A grande superioridade tática e qualitativa do time de 2019 não pode ou não deveria retirar do torcedor a consciência de que os sucessores de Jorge Jesus não ocupam o mesmo patamar do Mister. E também é bom ter em mente que, acaso Ceni "caia" no curso da temporada/2021, o momento atual não permite que sonhemos com uma reposição por um treinador de primeiro patamar para os padrões sul-americanos ou mesmo cogitar que um treinador brasileiro faria melhor.
Talvez Ceni seja "o que tem pra hoje", assim entendido como a temporada/2021. Dá pra ganhar com ele, mas calculo que será bem mais fácil se ele e a torcida se ajudarem. Como é impossível (e indesejável) "domar" mais de 40 milhões de aficionados, torço para que o nosso jovem treinador, por quem torço muito, dê o primeiro passo, importante inclusive para o seu processo de autoafirmação.

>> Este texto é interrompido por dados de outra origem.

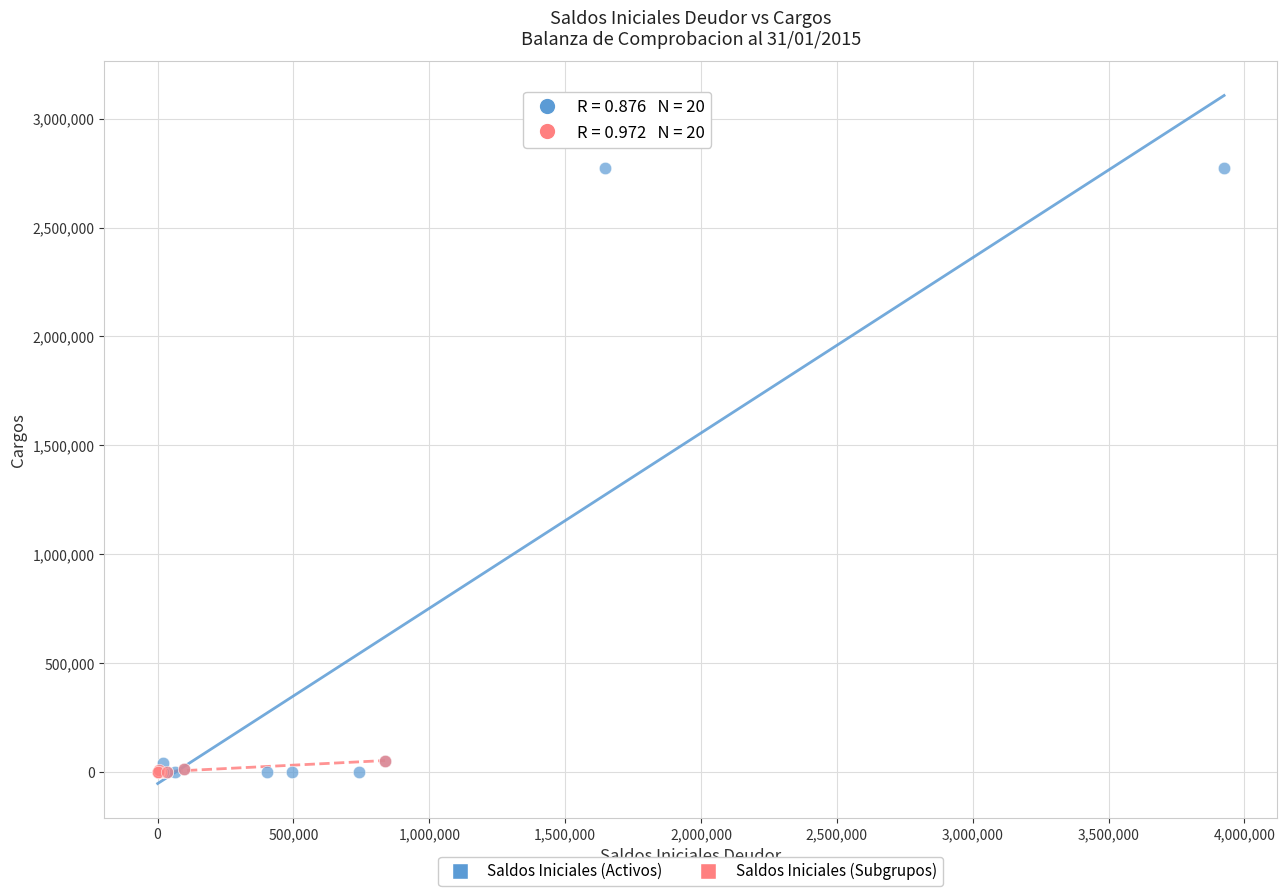

Which series reaches the maximum Y coordinate?

Saldos Iniciales (Activos)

Antes de passar a palavra a vocês, deixo-os com a inesquecível lição de um conhecido tricolor:
"Para qualquer um, a camisa vale tanto quanto uma gravata. Não para o Flamengo. Para o Flamengo a camisa é tudo. Já tem acontecido várias vezes o seguinte:- quando o time não dá nada, a camisa é içada, desfraldada, por invisíveis mãos. Adversários, juízes, bandeirinhas, tremem, então, intimidados, acovardados, batidos. Há de chegar talvez o dia em que o Flamengo não precisará de jogadores, nem de técnicos, nem de nada. Bastará a camisa, aberta no arco. E diante do furor impotente do adversário, a camisa rubro-negra será uma bastilha inexpugnável."